RELATED: BMS loses its lung cancer lead to Merck as Opdivo data come up short

It was a stretch: Merck & Co., by contrast, put its rival PD-1 med, Keytruda, through its paces in patients with a PD-L1 score of 50% or more. Keytruda succeeded; Opdivo didn’t. 

Bristol-Myers also raised eyebrows earlier this year when it said it wouldn't seek accelerated approval for that Opdivo-plus-Yervoy combo in lung cancer. Together, those two events created quite a turnabout for Bristol-Myers, which had been a furlong ahead in immuno-oncology. Opdivo sales growth last year handily outpaced Keytruda’s, and analysts had pegged its 2022 sales at $14 billion-plus, compared with $6 billion-odd for Keytruda.

Meanwhile, new rivals have either hit the PD-1/PD-L1 scene (Roche’s Tecentriq) or are moving closer (AstraZeneca’s durvalumab, Merck KGaA and Pfizer’s avelumab). Opdivo’s setbacks have opened up prospects for those latecomers—particularly durvalumab, analysts say, and particularly given avelumab’s recent delay in lung cancer.

Roche’s Tecentriq, which made its U.S. debut last year in bladder cancer and has since won a second-line lung cancer nod, has its own ambitions, but the third-to-market med wasn’t expected to hobble Opdivo’s progress much. Potential newcomers from AstraZeneca on one hand, and Pfizer and Merck on the other, seemed even less of a threat.

The new guy

That’s all changed, and now, the makeup of Bristol-Myers’ management team has, too. All eyes in the immuno-oncology world will be on what Lynch does next. Judging by CEO Giovanni Caforio’s comments in announcing the switch, Bristol-Myers doesn’t plan to back off in lung cancer. Indeed, that was the only type of cancer Caforio specifically mentioned.
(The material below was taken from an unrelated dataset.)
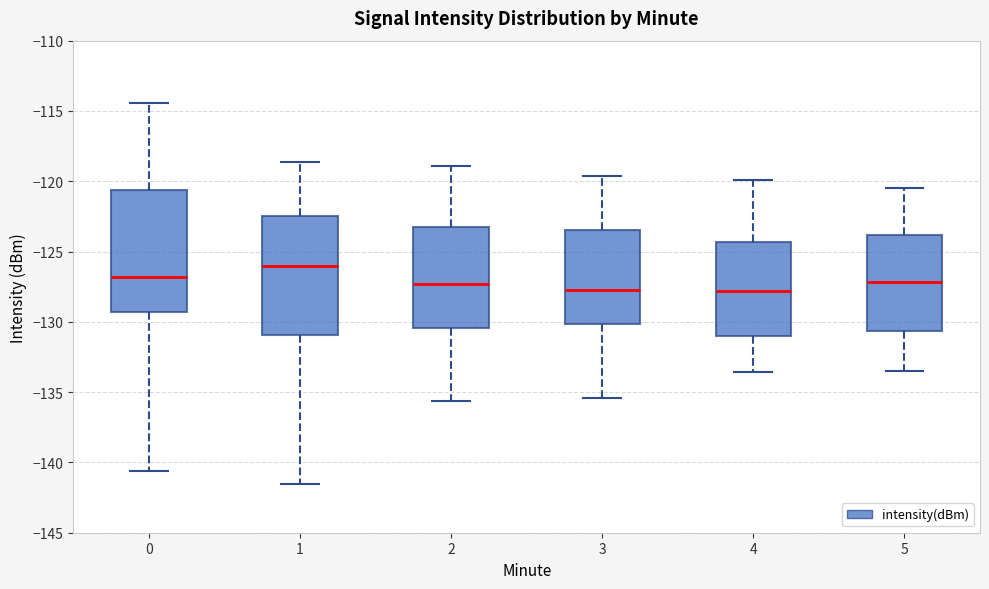

Where does the upper whisker of the box at x = 0 end on the y-axis? The values are not printed on the chart, so give them approximately, as read against the axis.

-114.5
“Tom is an internationally recognized oncologist known for his leadership in the treatment of lung cancer and has made significant contributions to the field of targeted therapies throughout his career,” Caforio said in a statement.
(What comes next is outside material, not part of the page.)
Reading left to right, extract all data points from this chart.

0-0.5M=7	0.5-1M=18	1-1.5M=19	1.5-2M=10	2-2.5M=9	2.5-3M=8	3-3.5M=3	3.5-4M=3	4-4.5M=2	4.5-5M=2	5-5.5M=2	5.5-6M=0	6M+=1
And Lynch emphasize that experience as well: “Throughout my career, I have been devoted to advancing oncology research, with a particular focus on lung cancer,” he said in the same statement, going on to add, “We have a number of significant opportunities and are uniquely positioned to transform cancer care.”

Lynch will step down from Bristol-Myers’ board to take the CSO job. Cuss, who’s officially retiring, will stick around for three months as an adviser to help Lynch with the transition.

Editor's note: This story was updated with analyst comments.